The protests escalated into a campaign demanding the overthrow of Hasina, and were met by a violent crackdown in which about 250 people have been killed and thousands injured.
The country, once one of the fastest-growing economies in the world, has been plagued lately by slow economic growth, inflation and unemployment.
Hasina’s son Joy defended her record: “She has turned Bangladesh around. When she took over power it was considered a failing state. It was a poor country. Until today it was considered one of the rising tigers of Asia.”
She had won a fourth straight term only in January this year in an election boycotted by the main opposition party, the Bangladesh Nationalist Party (BNP) of her nemesis Begum Khaleda Zia.
Zia, 78, who has twice been prime minister, has been in jail since she was convicted in a graft case in February 2018. Her health has been deteriorating and she was moved to a hospital in 2019.
President Shahabuddin had ordered the release of Zia but a BNP spokesman said she was in the hospital for treatment and “will clear all charges legally and come out soon”.

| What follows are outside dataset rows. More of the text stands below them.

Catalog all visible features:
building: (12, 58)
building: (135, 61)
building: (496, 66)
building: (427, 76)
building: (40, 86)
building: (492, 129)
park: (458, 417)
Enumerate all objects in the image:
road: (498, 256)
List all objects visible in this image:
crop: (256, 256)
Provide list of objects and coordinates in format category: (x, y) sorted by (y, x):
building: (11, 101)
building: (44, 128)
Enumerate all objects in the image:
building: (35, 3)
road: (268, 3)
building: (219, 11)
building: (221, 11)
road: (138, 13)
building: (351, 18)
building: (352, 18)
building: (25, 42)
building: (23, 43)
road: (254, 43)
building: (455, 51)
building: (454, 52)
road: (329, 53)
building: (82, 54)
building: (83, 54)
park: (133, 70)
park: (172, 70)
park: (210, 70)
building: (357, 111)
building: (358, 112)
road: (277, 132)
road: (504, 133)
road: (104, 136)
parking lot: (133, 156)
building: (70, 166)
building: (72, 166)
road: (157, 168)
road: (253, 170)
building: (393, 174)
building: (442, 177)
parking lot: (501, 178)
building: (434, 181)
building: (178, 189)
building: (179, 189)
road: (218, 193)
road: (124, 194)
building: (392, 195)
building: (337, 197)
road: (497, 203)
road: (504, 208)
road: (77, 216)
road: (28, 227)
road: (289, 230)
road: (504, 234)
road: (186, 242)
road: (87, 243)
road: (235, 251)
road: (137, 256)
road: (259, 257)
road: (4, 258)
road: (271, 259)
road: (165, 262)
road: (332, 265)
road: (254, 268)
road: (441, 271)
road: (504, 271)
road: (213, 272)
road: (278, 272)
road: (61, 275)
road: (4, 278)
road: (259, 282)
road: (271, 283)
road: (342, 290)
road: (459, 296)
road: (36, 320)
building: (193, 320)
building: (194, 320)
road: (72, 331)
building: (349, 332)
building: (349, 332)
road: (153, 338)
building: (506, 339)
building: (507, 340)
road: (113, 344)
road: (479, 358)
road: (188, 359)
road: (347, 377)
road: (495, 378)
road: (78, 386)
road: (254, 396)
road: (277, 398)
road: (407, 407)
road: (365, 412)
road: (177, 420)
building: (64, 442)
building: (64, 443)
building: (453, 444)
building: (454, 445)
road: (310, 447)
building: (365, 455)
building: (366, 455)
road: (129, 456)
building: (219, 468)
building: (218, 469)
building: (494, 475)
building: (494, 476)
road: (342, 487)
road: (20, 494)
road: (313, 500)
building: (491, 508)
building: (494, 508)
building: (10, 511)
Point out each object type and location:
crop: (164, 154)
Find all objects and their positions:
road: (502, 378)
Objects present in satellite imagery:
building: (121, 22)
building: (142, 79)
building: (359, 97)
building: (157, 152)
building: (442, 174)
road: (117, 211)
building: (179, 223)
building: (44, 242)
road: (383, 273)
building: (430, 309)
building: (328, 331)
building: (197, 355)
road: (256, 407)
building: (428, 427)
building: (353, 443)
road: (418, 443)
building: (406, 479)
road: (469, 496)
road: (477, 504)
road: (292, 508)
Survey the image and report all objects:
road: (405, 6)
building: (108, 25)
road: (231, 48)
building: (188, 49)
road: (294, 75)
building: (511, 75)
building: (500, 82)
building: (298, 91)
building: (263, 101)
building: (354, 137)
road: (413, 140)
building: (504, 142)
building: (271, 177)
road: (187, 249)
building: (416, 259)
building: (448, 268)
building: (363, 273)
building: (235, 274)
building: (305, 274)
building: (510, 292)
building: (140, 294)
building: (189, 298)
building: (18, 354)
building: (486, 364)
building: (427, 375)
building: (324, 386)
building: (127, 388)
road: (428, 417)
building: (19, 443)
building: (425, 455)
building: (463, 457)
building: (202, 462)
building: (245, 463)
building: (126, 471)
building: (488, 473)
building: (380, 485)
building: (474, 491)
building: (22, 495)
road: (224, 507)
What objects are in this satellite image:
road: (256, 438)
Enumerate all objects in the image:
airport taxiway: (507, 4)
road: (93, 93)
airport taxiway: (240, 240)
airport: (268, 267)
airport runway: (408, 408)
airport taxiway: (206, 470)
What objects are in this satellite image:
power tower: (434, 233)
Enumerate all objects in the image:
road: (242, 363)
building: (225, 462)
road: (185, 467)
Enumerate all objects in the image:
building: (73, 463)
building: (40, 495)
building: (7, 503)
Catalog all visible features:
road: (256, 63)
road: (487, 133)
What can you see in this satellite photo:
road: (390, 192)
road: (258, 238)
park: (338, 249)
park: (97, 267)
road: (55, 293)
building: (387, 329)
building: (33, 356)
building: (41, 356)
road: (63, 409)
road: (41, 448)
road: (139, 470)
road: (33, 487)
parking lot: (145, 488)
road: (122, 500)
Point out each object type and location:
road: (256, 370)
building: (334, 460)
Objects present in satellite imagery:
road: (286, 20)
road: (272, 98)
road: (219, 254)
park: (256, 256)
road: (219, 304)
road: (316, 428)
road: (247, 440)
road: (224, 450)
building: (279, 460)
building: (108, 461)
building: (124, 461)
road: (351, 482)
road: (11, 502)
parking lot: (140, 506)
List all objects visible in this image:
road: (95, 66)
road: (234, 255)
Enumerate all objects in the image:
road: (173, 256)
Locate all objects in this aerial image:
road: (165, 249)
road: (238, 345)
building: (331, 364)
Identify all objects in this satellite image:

Hasina had ruled since winning a decades-long power struggle with Zia in 2009. The two women each inherited political movements from slain rulers – in Hasina’s case, from her father Mujib; in Zia’s case, from her husband Ziaur Rahman, who took power after Mujib’s death and was himself assassinated in 1981.
Student activists had called for a march to the capital Dhaka on Monday in defiance of a nationwide curfew to press Hasina to resign after clashes across the country on Sunday killed nearly 100 people.
On Monday, at least 56 people were killed in violence across the country, according to reports.
Sunday’s death toll, which included at least 13 policemen, was the highest for a single day from any protests in Bangladesh’s recent history, surpassing the 67 deaths reported on July 19 when students took to the streets against the quotas.
Last month, at least 150 people were killed and thousands injured in violence touched off by student groups protesting against the job quotas.
Over the weekend, there were attacks, vandalism and arson targeting government buildings, offices of Hasina’s Awami League party, police stations and houses of public representatives.
Garment factories in the country, which supply apparel to some of world’s top brands, were closed indefinitely.
Critics of Hasina, along with human rights groups, have accused her government of using excessive force against protesters, a charge she and her ministers deny.
Hasina had said that “those who are carrying out violence are not students but terrorists who are out to destabilise the nation”.